The data Block Start

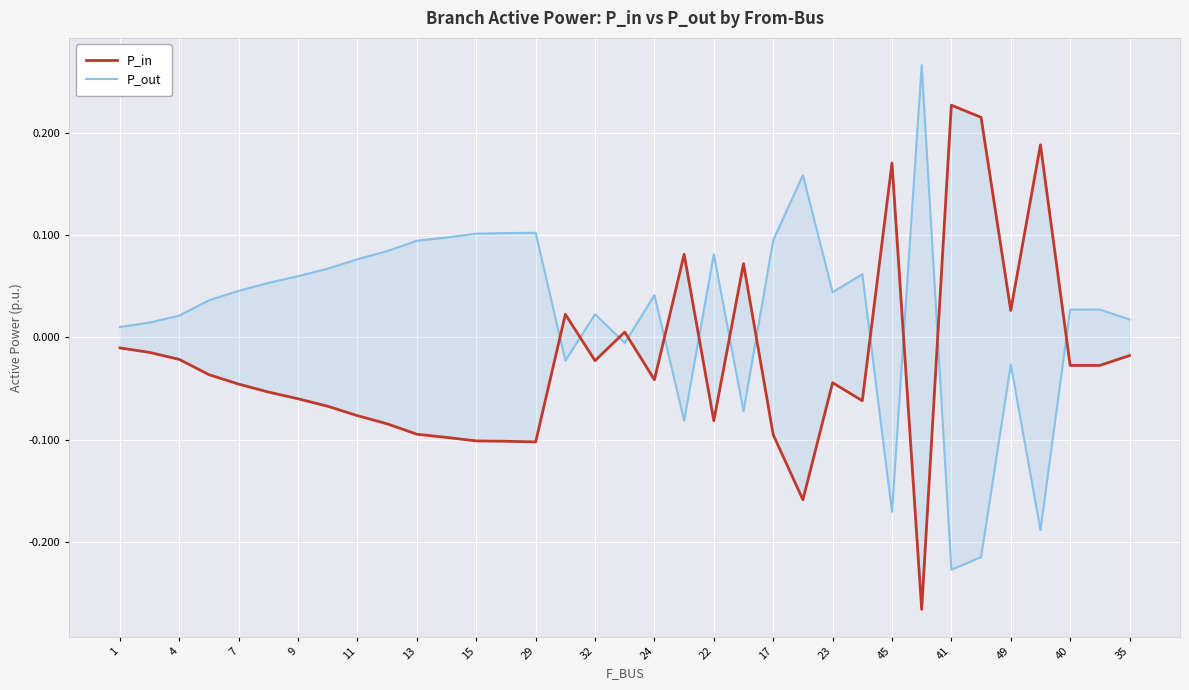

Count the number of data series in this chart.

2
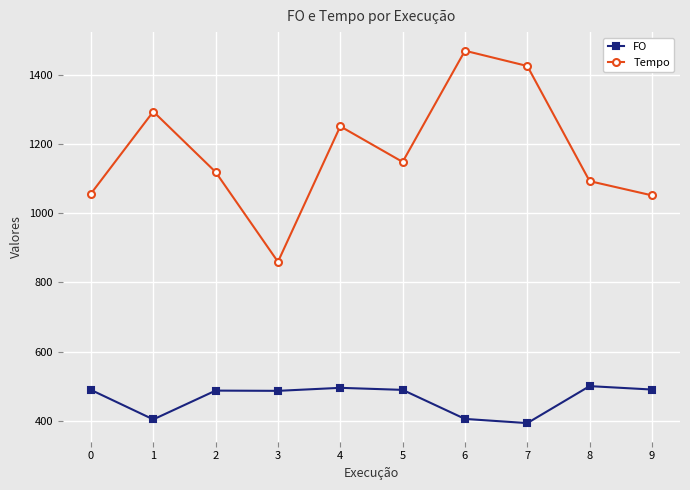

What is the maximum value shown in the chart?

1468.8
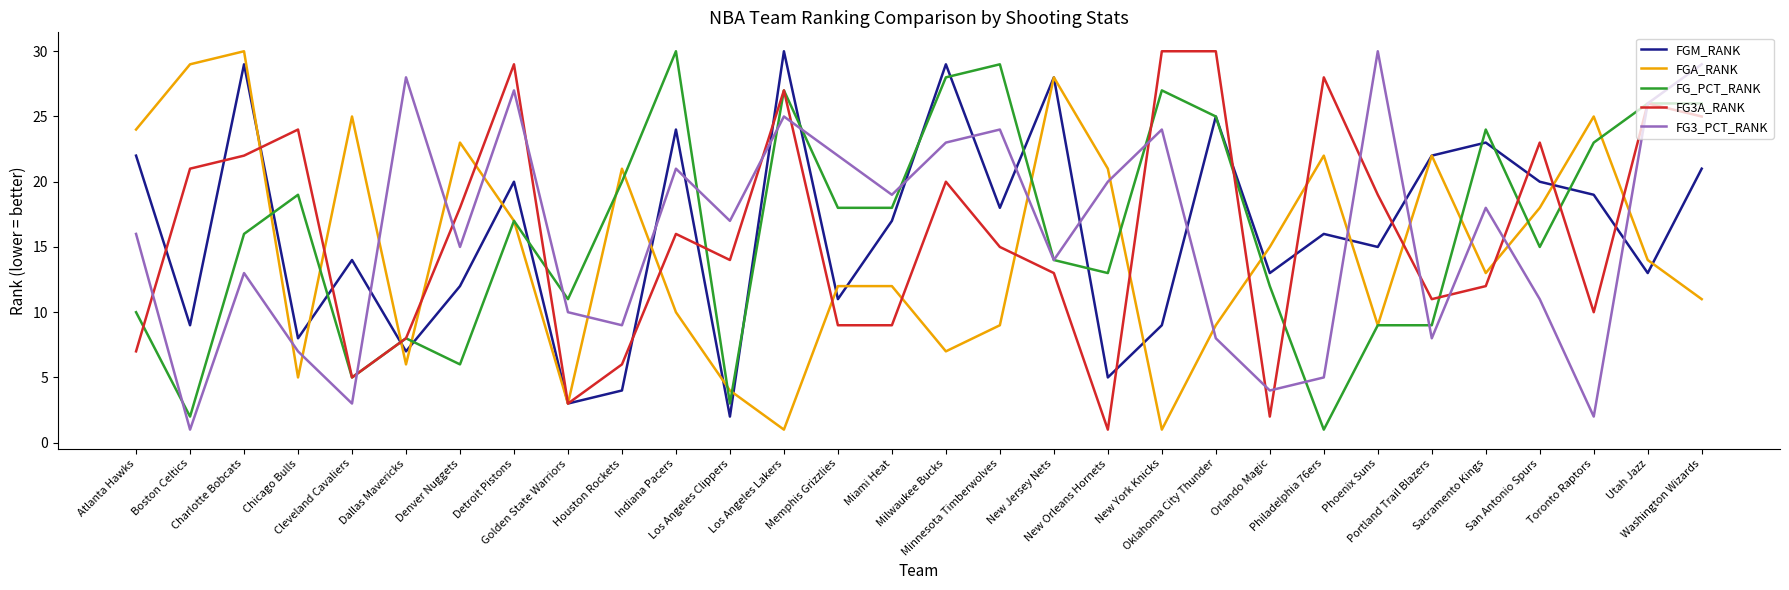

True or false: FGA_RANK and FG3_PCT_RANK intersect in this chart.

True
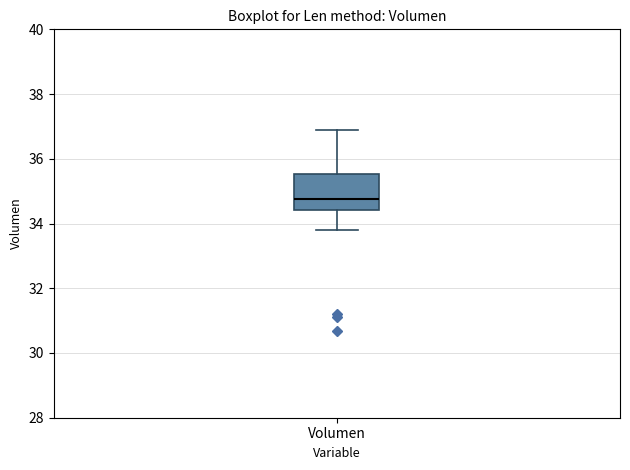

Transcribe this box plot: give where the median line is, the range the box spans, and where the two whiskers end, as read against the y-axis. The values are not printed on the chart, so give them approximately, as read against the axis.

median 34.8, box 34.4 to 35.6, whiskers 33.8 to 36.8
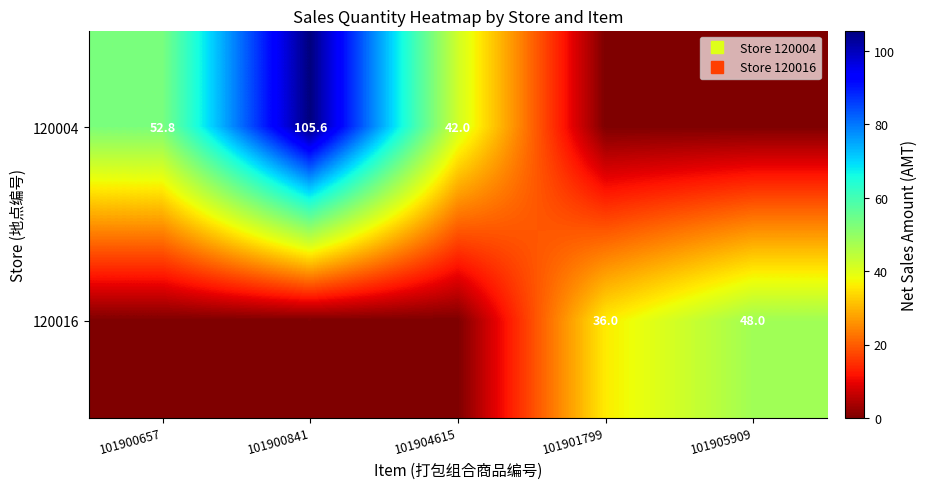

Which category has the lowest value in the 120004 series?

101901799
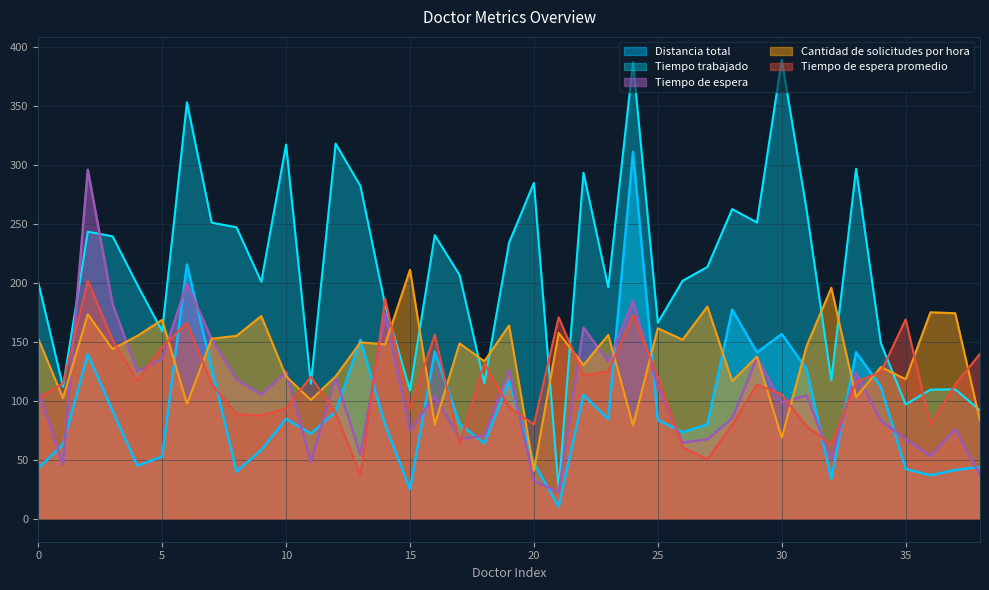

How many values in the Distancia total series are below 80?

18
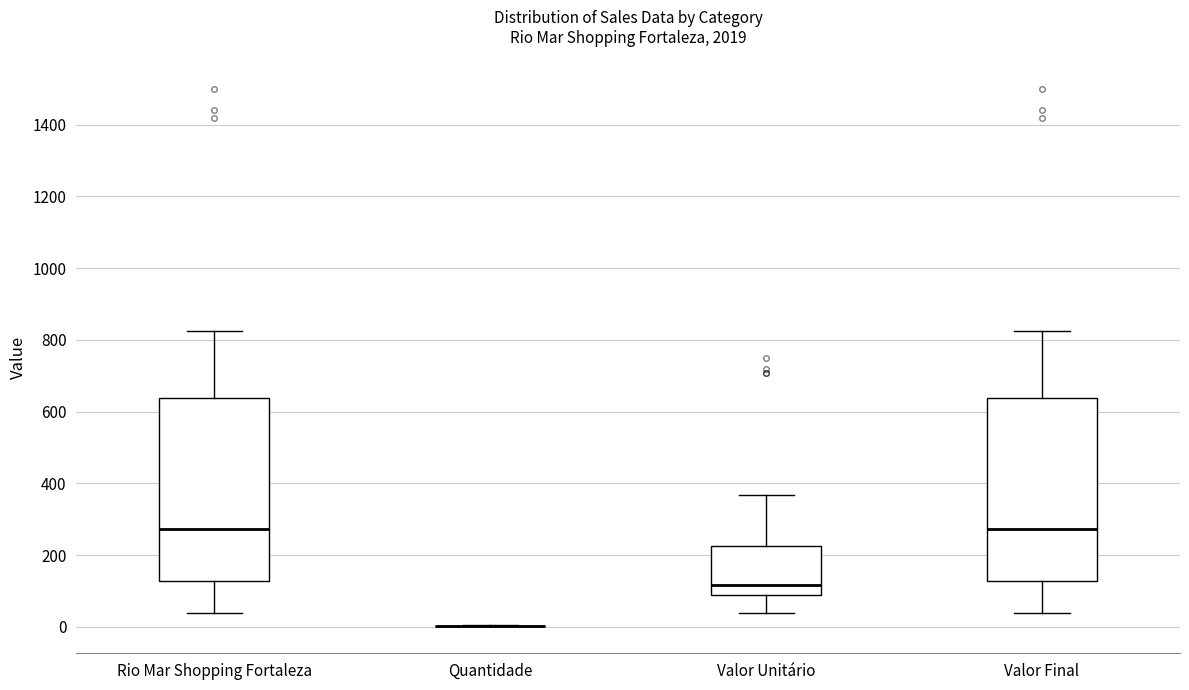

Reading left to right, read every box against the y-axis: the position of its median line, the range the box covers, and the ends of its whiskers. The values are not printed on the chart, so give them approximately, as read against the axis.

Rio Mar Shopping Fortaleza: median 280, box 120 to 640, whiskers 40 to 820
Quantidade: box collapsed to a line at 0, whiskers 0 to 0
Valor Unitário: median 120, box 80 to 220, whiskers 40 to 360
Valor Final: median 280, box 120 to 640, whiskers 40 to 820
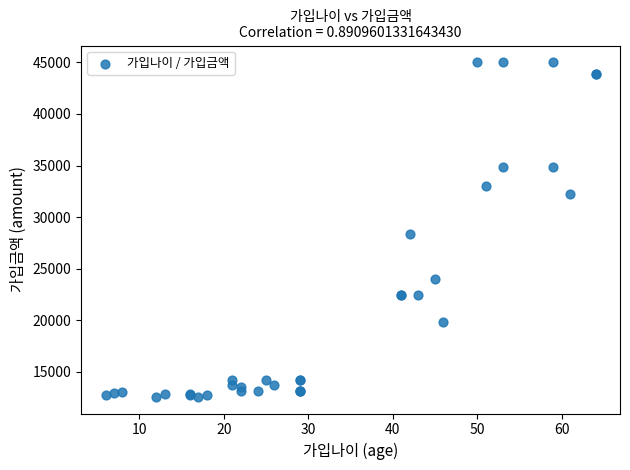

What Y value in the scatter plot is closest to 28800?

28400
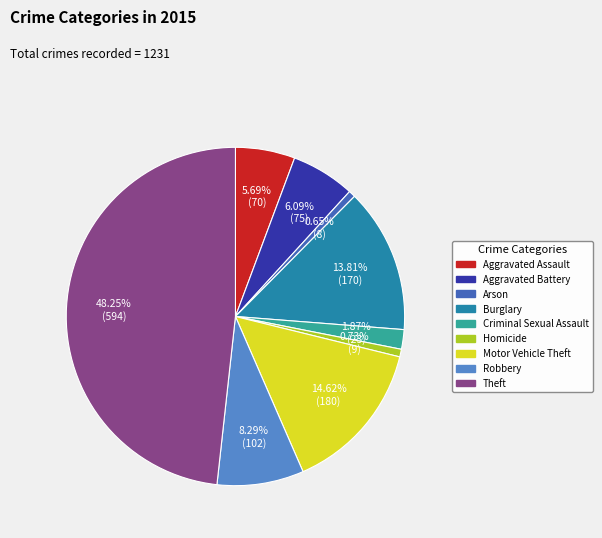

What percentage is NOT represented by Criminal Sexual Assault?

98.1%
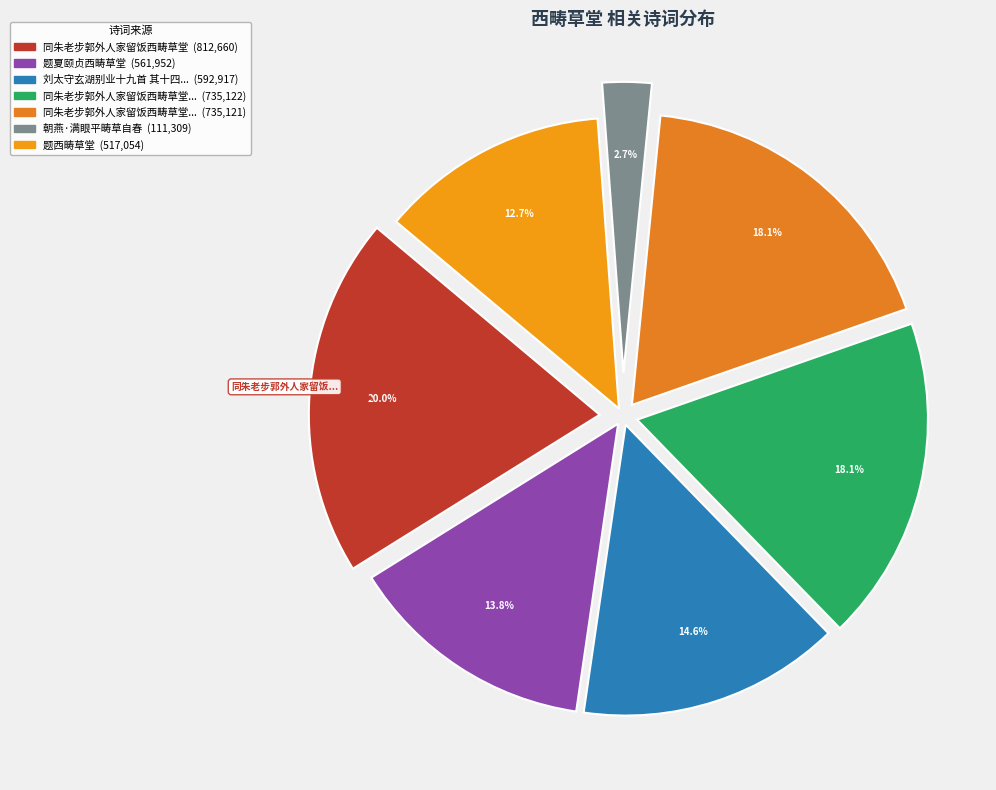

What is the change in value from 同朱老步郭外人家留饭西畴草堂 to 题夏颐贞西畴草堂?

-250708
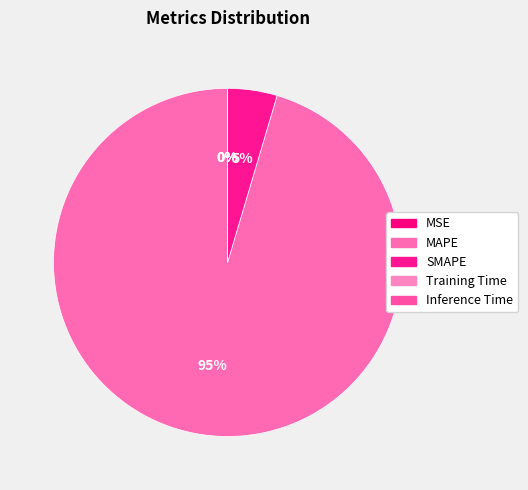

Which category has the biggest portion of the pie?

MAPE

The data Block End

Task requirements
Identify each line above that contains the string "axis" and copy those lines in full. Treat the match as case-sensitive.

Solution to the exercise
Transcribe this box plot: give where the median line is, the range the box spans, and where the two whiskers end, as read against the y-axis. The values are not printed on the chart, so give them approximately, as read against the axis.
Reading left to right, read every box against the y-axis: the position of its median line, the range the box covers, and the ends of its whiskers. The values are not printed on the chart, so give them approximately, as read against the axis.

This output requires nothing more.